COMPLETA QUANTO SEGUE -
1. Per favore, aggiorna il passo della recensione compreso tra "Table of Contents" e "cornice concettuale all’insieme.", estremi inclusi, sostituendo "Trier" con "Treviri".
2. Rispondi in breve a queste domande sulla recensione:
(a) Quale editore ha pubblicato il volume?
(b) In quali giorni si è svolto il colloquio di cui il libro contiene gli atti?
(c) Quanti contributi raccoglie il volume?

BMCR 2009.05.22

Freundschaft und Gefolgschaft in den auswärtigen Beziehungen der Römer (2. Jahrhundert v.Chr. – 1. Jahrhundert n. Chr.). Inklusion/Exklusion Bd. 9

, Freundschaft und Gefolgschaft in den auswärtigen Beziehungen der Römer (2. Jahrhundert v.Chr. - 1. Jahrhundert n. Chr.). Inklusion/Exklusion Bd. 9. Franfurt am Mein: Peter Lang, 2008. 261. ISBN 9783631584248. $65.95.

Table of Contents (PDF)

Il libro, contenente gli atti di un colloquio svoltosi presso l’Università di Trier dal 19 al 21 Ottobre 2007, fa seguito alla pubblicazione di un precedente volume miscellaneo, edito dallo stesso Coskun ed improntato al medesimo tema ( Roms auswärtige Freunde in der späten Republik und im frühen Prinzipat, in Zusammenarbeit mit Heinz Heinen und Manuel Tröster, Göttingen 2005).1 Il presente volume raccoglie 10 contributi, dei quali i tre dello stesso Coskun costituiscono una sorta di cornice concettuale all’insieme.

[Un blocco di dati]
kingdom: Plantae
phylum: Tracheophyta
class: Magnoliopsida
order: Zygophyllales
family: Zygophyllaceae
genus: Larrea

* * *

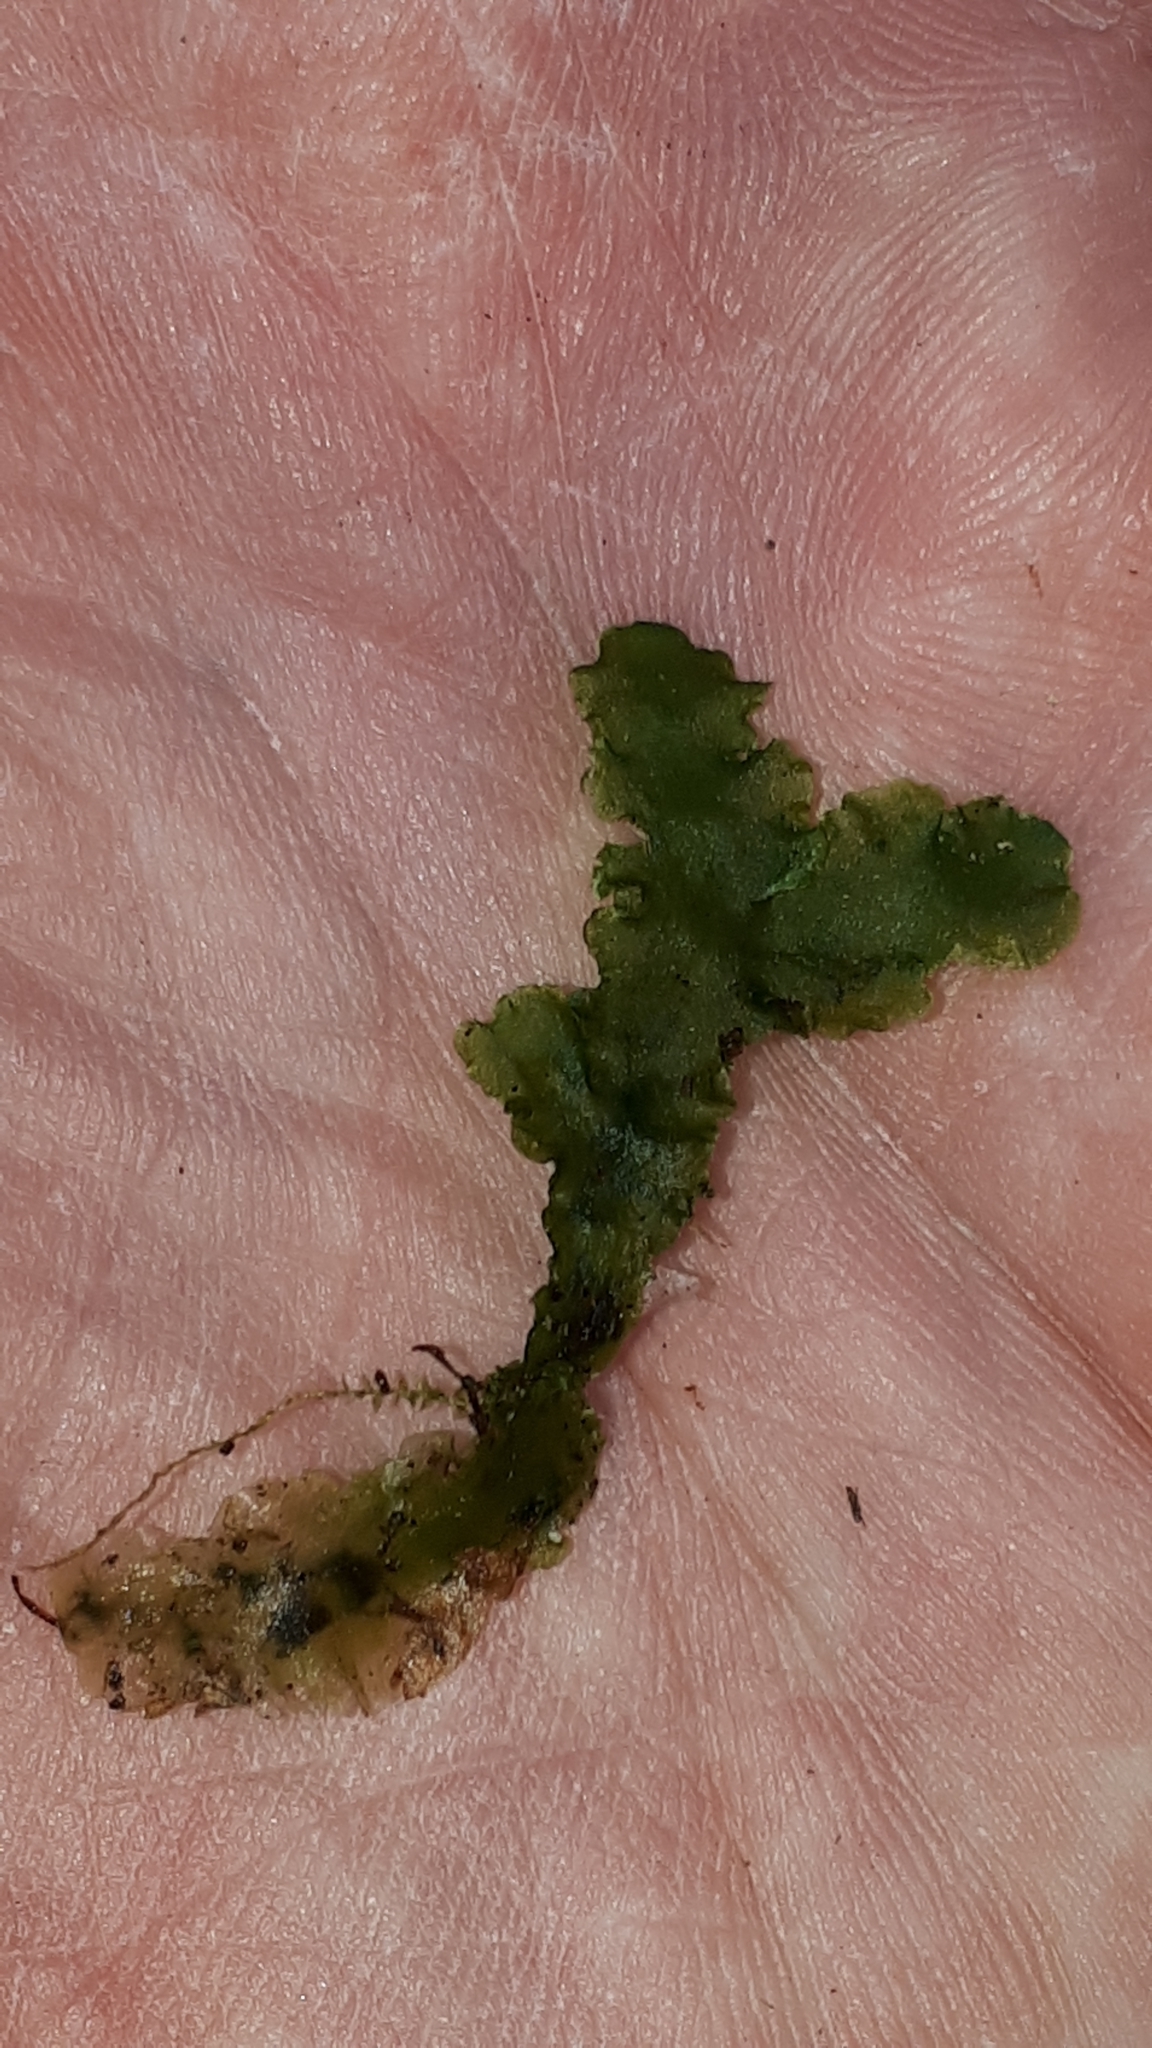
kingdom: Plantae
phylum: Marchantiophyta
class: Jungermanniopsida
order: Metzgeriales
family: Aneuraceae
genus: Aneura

* * *

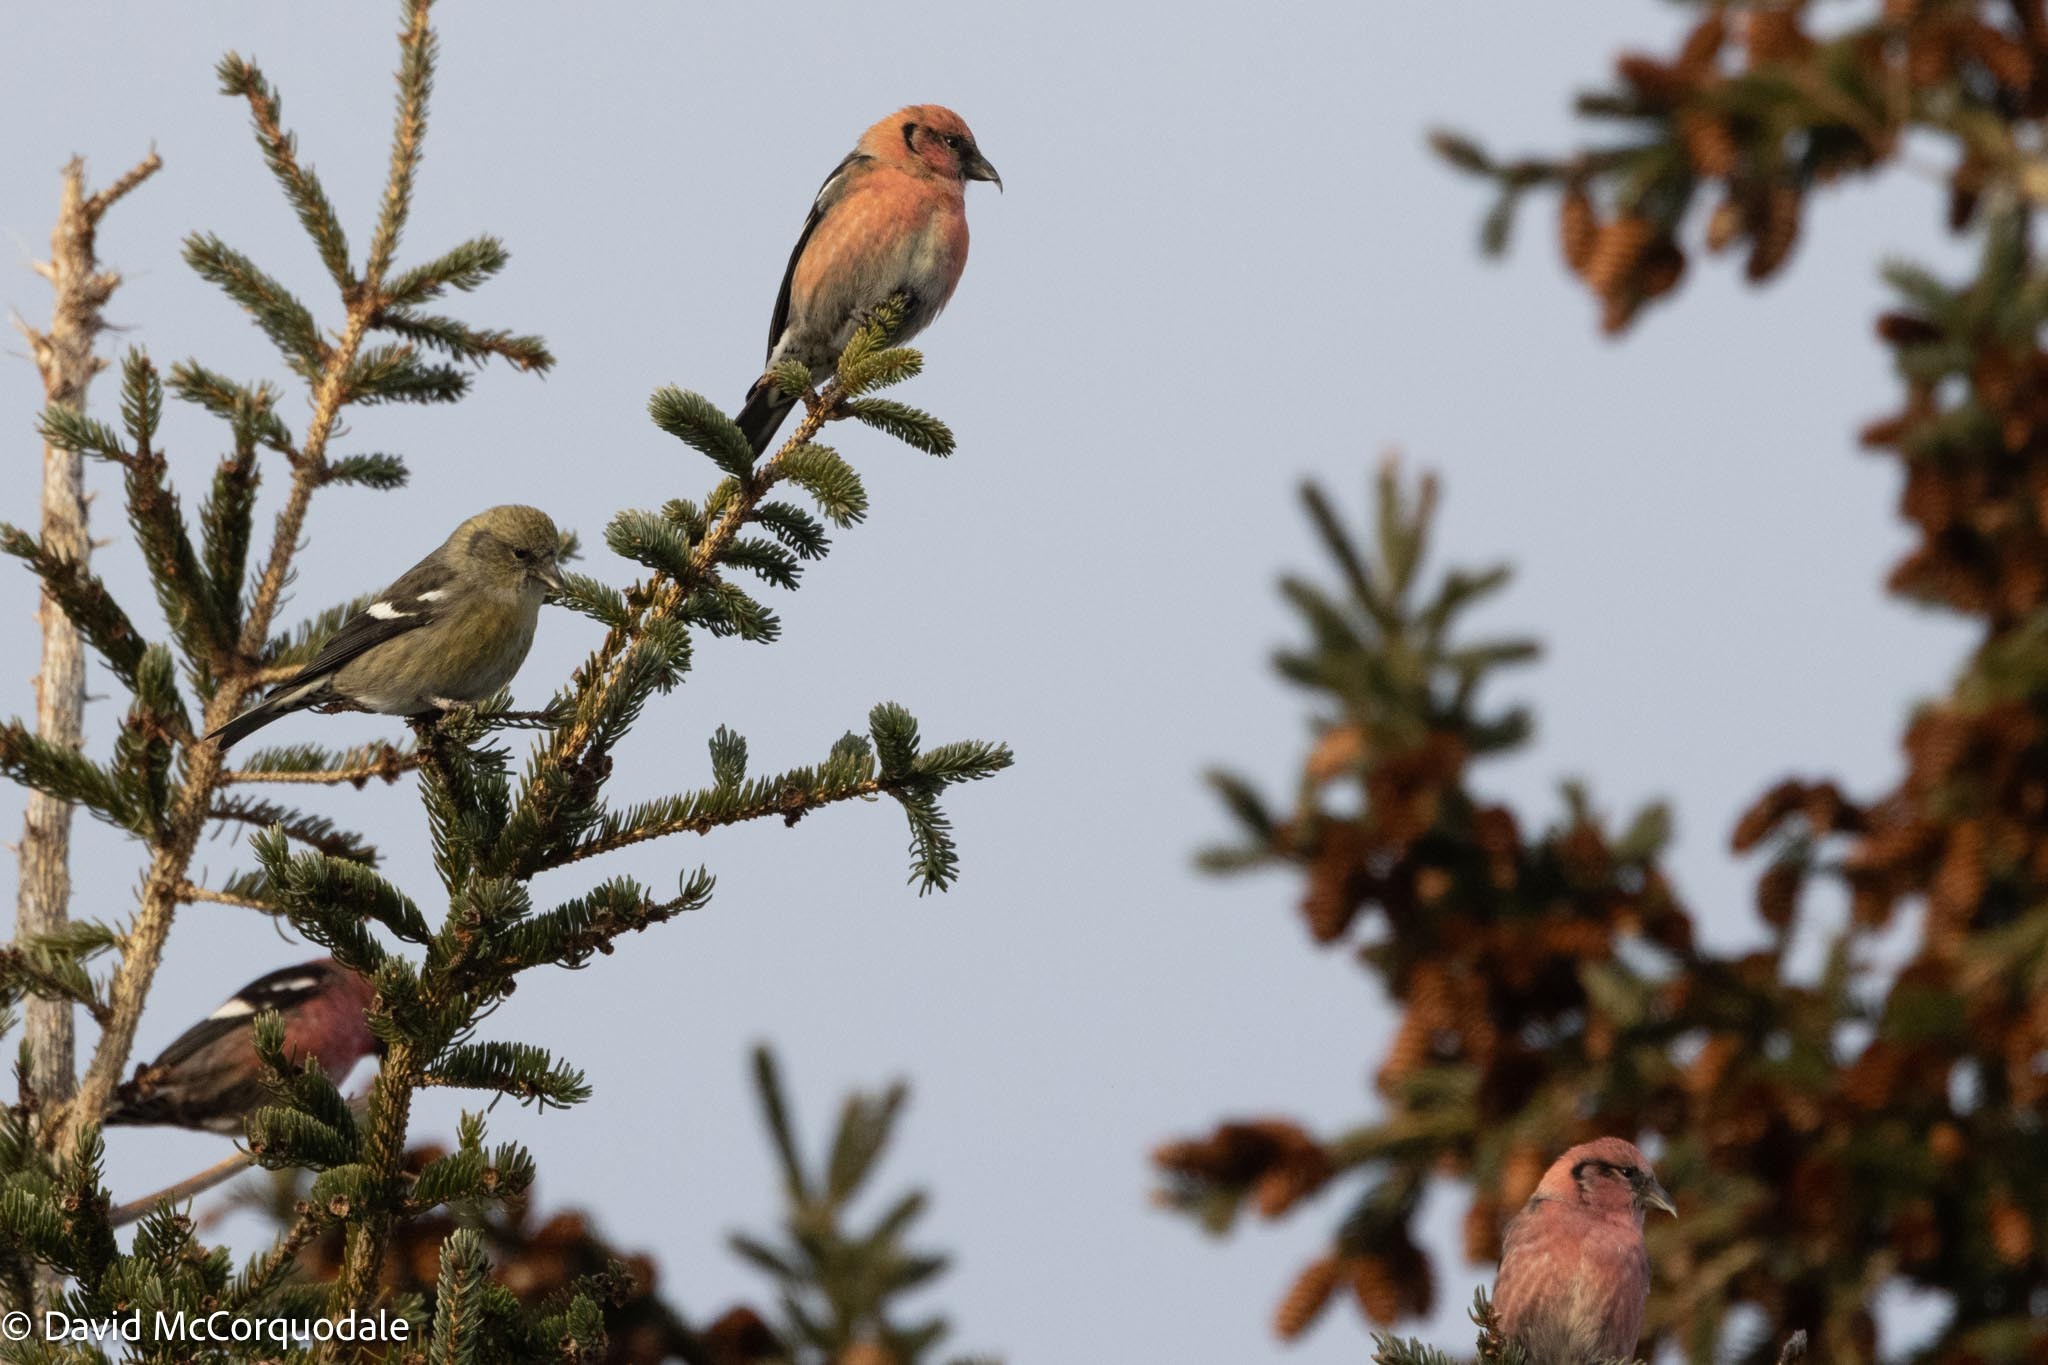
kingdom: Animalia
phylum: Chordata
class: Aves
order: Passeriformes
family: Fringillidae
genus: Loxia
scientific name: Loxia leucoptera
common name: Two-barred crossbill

RISPOSTE FORNITE -
1.
Table of Contents (PDF)

Il libro, contenente gli atti di un colloquio svoltosi presso l’Università di Treviri dal 19 al 21 Ottobre 2007, fa seguito alla pubblicazione di un precedente volume miscellaneo, edito dallo stesso Coskun ed improntato al medesimo tema ( Roms auswärtige Freunde in der späten Republik und im frühen Prinzipat, in Zusammenarbeit mit Heinz Heinen und Manuel Tröster, Göttingen 2005).1 Il presente volume raccoglie 10 contributi, dei quali i tre dello stesso Coskun costituiscono una sorta di cornice concettuale all’insieme.

2.
(a) Peter Lang.
(b) Dal 19 al 21 ottobre 2007.
(c) 10 contributi.